どちらも雰囲気があってすごく素敵な名前です。霧吹きの井戸は、現在川越市立博物館の前に移築されています。気になる方は覗いてみてはいかがでしょうか。
情緒あふれる「本丸御殿」
休館日:月曜、年末年始など
入館料:100円
川越城跡で、当時の面影を最も残しているのが本丸御殿。1848年に当時の川越藩主である松平斉典(なりつね)が造営したもので、川越城唯一の遺構となっています。入場料はわずか100円です。
内部はかなり質素。派手な装飾などはほとんどありませんが、趣のある内装はシンプルに美しい。
家老詰所にある縁側はまったりスポット。

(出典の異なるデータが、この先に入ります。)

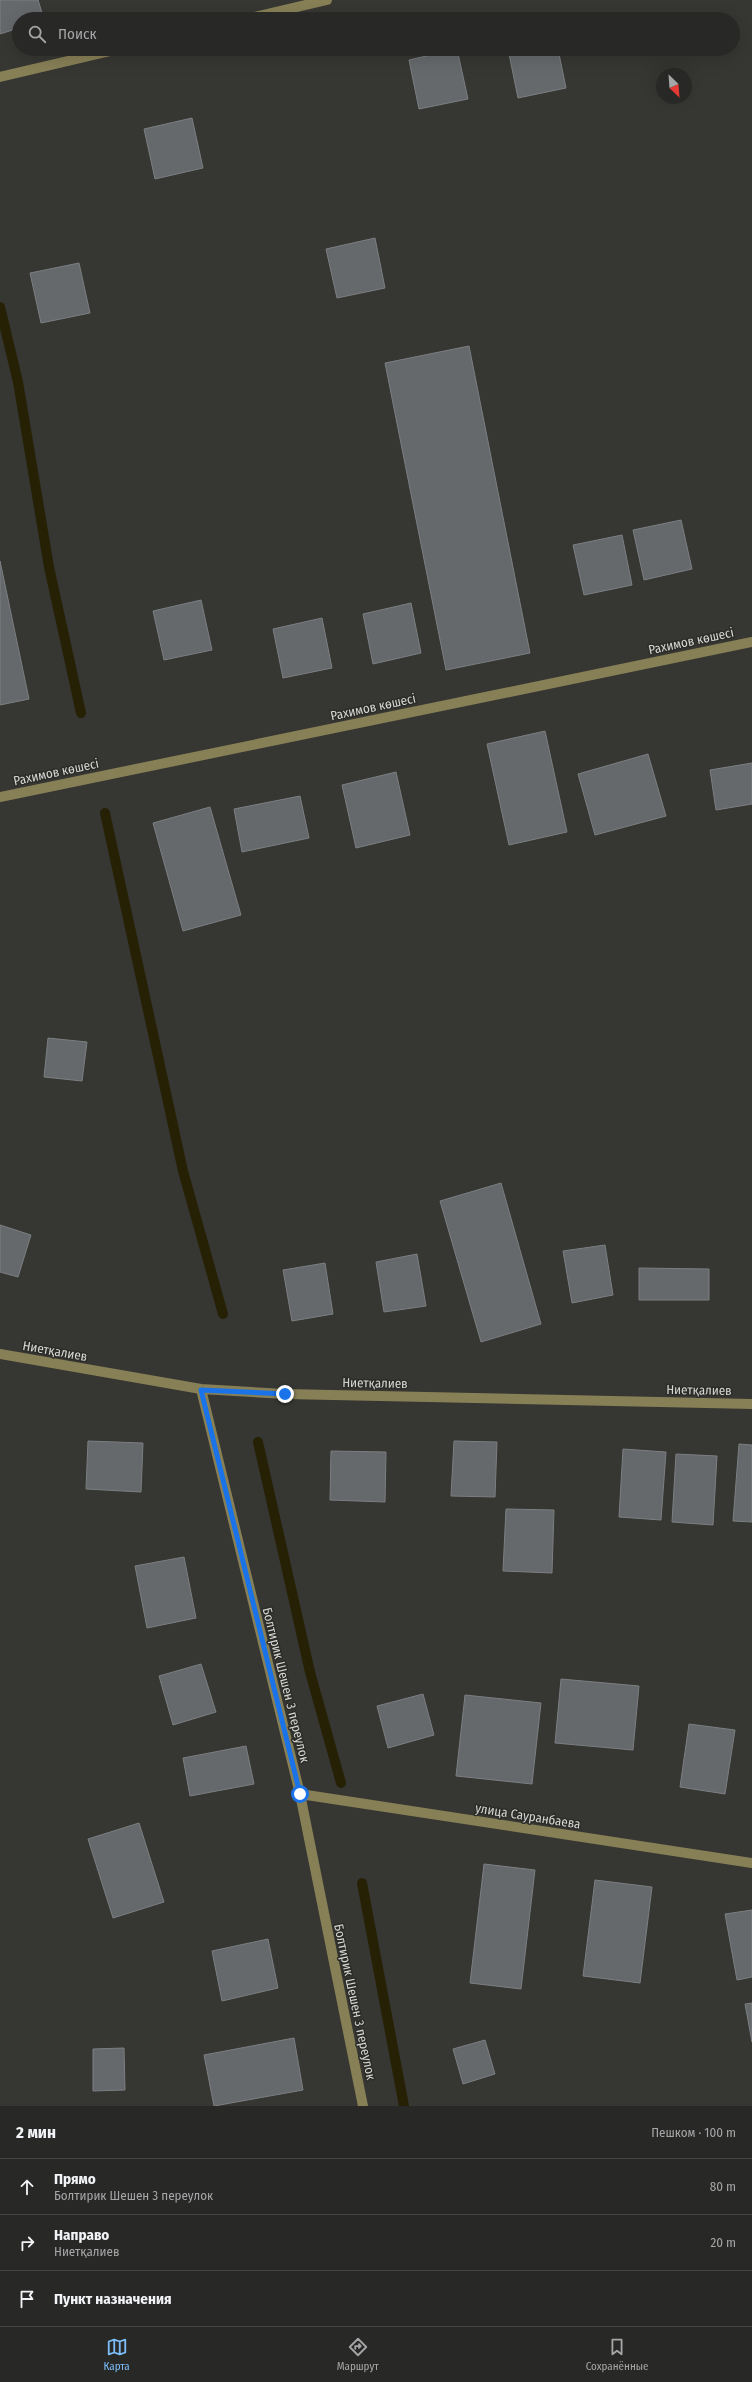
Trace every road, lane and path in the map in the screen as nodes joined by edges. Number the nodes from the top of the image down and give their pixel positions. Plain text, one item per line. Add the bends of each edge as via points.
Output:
1 (327, 0) edge
2 (276, 12) edge
3 (89, 56) edge
4 (0, 77) edge
5 (752, 642) edge
6 (0, 797) edge
7 (0, 1354) edge
8 (201, 1390) junction
9 (752, 1404) edge
10 (300, 1794) junction
11 (752, 1863) edge
12 (364, 2106) edge

1 - 2 street
3 - 4 street
5 - 6 street, Рахимов көшесі
7 - 8 street, Ниетқалиев
8 - 9 street, Ниетқалиев
8 - 10 street, Болтирик Шешен 3 переулок
10 - 11 street, улица Сауранбаева
10 - 12 street, Болтирик Шешен 3 переулок

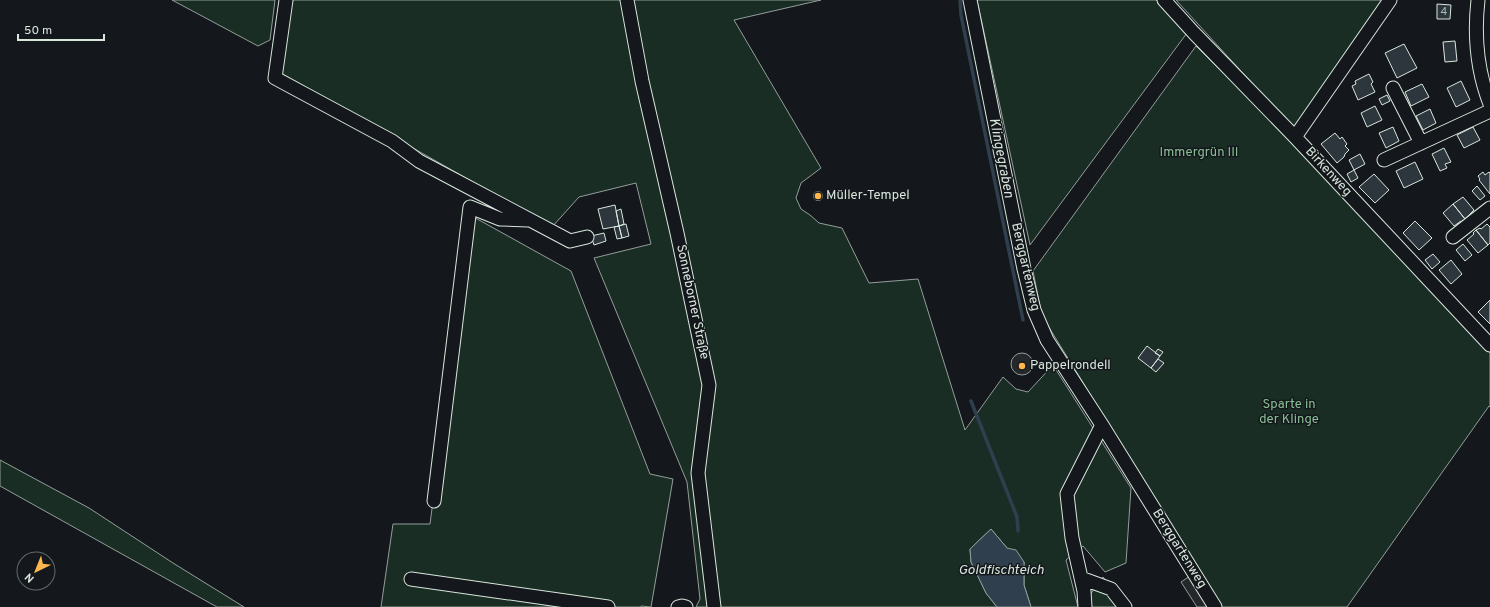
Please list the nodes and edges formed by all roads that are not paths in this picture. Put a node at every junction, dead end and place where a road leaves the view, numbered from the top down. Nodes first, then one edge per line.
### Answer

サルスベリが咲く庭園を眺めながら、やってくる蝶や鳥を見ながらひと休み。たまに吹く風がとっても心地よいです。川越散策で歩き疲れたら、ちょっと座ってひと休みするのにも良いかもしれませんね。
また、この本丸御殿は人気の撮影スポット。浴衣を着た人たちがカメラを構えてあちこちで記念撮影していました。
川越をもっと詳しく!「川越市立博物館」
休館日:月曜、年末年始など
入館料:200円
二の丸跡にあるのは、川越市立博物館。周辺で出土した土器や、江戸時代の川越の城下町を再現したジオラマなど、古来から現代に続く人の営みを感じることのできる資料が並んでいます。館内には蔵の街を再現した雰囲気のある展示室も。
川越城を造った名将・太田道灌についての展示も充実。文人、歌人としても優れていた武将であり、歌で部下の士気を鼓舞したエピソードや幼少期の逸話などが映像コンテンツでわかりやすく知るこができます。優れていたが、人から誤解を受けることが多かった道灌は、主君から謀反の疑いをかけられ、悲しい最期を遂げてしまいます。

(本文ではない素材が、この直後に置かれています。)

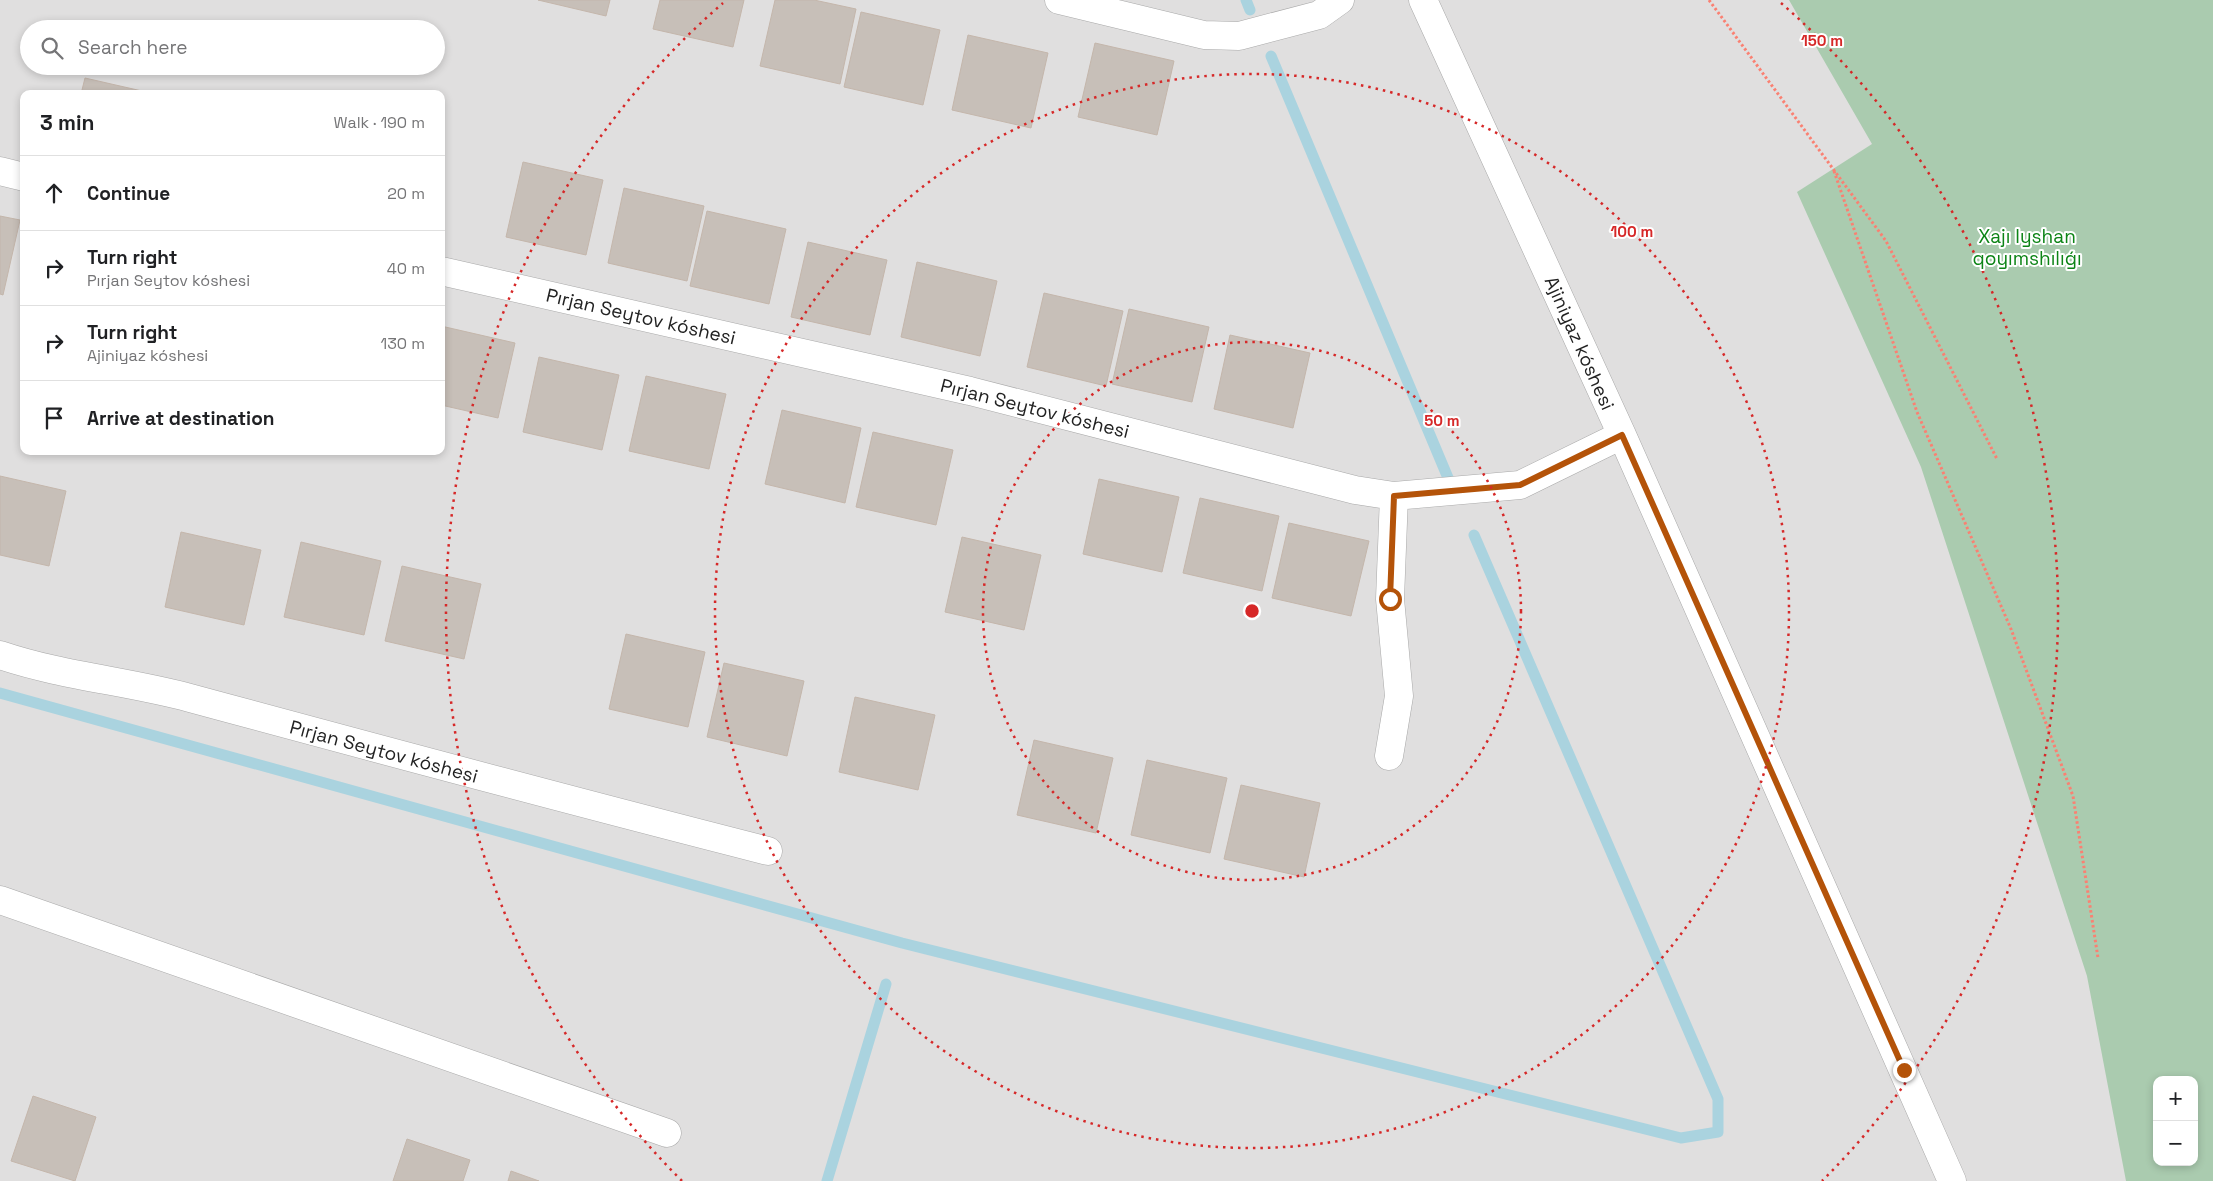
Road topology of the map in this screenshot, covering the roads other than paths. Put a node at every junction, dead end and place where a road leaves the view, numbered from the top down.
1 (1059, 0) edge
2 (1340, 0) edge
3 (1424, 0) edge
4 (0, 171) edge
5 (20, 176) edge
6 (445, 272) edge
7 (1622, 435) junction
8 (1394, 496) junction
9 (0, 654) edge
10 (1389, 756) dead end
11 (768, 851) dead end
12 (0, 900) edge
13 (667, 1133) dead end
14 (1952, 1181) edge

1 - 2 street
3 - 7 street, Ajiniyaz kóshesi
4 - 5 street
6 - 8 street, Pırjan Seytov kóshesi
7 - 8 street, Pırjan Seytov kóshesi
7 - 14 street, Ajiniyaz kóshesi
8 - 10 street
9 - 11 street, Pırjan Seytov kóshesi
12 - 13 street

唐突に表れるのは石焼き芋リヤカー。このリヤカーは、青森県出身の沢田義晴が川越市内にて使用していたものとのこと。
サツマイモの栽培が盛んな川越では、江戸時代より庶民のグルメとしてサツマイモが親しまれていました。
並べられているのは芋せんべい。斜めに薄く切ったサツマイモをハサミ焼きにし、蜜を塗って乾燥させたお菓子。パリッとした食感が楽しめる甘いお菓子だそう。うーん、サツマイモが食べたくなってきたので、このあとはサツマイモスイーツでも食べ歩きしようかな。
城下町を一望「富士見櫓」
川越城に天守閣は無く、その代わりとなっていたのが城内最高地点にある富士見櫓。現存していませんが、かつては立派な3層の櫓があったそう。
本丸御殿から少し歩いたところ、住宅街の中に櫓跡が残されています。小さな山のような外観ですが、階段が整備されているため自由に登ることが可能。
登った先にあるのは浅間神社と御嶽神社。
木が茂っていますが、川越の街を見渡すことができます。今は大きな建物ばかりですが、昔は城下町を一望できたことでしょう。
そろそろ日が暮れてきたので次の目的地・川越氷川神社へと向かいます。